* [Task description]
Reproduce the entire text below about the Coughtrey family word for word.

See Surname Database for a fairly convincing account of the origins of the name 'Coughtrey'.

It looks as though Agnes St, Silvertown no longer exists.  It may have been destroyed by bombing.
The name ’Coughtrey’ is an unusual one. It is probably Celtic in origin, but there have been Coughtreys in the county of Buckingham (mainly in the Chesham area) for at least 300 years, usually engaged in the shoemaking trade (the men) and basket weaving (mainly the women).  My paternal grandfather Alf moved from Chesham to Silvertown in the London Docklands in about 1892. For a while, he lived at 39 Agnes Street with several sons from his first marriage, but it is not clear when his first wife died There is no mention of her in the 1901 census. However, Maria Sturt, destined to be my paternal grandmother, is listed at the same address, described as the housekeeper.  I'm not sure how soon after that my grandfather married her, but he eventually had several sons and a daughter by her.  He worked as a lift operator in the Blackwall tunnel (the first electrically operated lift in England, he always said).

* [Information shown]
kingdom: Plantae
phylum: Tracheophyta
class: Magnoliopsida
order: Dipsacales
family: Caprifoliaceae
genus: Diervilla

* [Exercise result]
See Surname Database for a fairly convincing account of the origins of the name 'Coughtrey'.

It looks as though Agnes St, Silvertown no longer exists.  It may have been destroyed by bombing.
The name ’Coughtrey’ is an unusual one. It is probably Celtic in origin, but there have been Coughtreys in the county of Buckingham (mainly in the Chesham area) for at least 300 years, usually engaged in the shoemaking trade (the men) and basket weaving (mainly the women).  My paternal grandfather Alf moved from Chesham to Silvertown in the London Docklands in about 1892. For a while, he lived at 39 Agnes Street with several sons from his first marriage, but it is not clear when his first wife died There is no mention of her in the 1901 census. However, Maria Sturt, destined to be my paternal grandmother, is listed at the same address, described as the housekeeper.  I'm not sure how soon after that my grandfather married her, but he eventually had several sons and a daughter by her.  He worked as a lift operator in the Blackwall tunnel (the first electrically operated lift in England, he always said).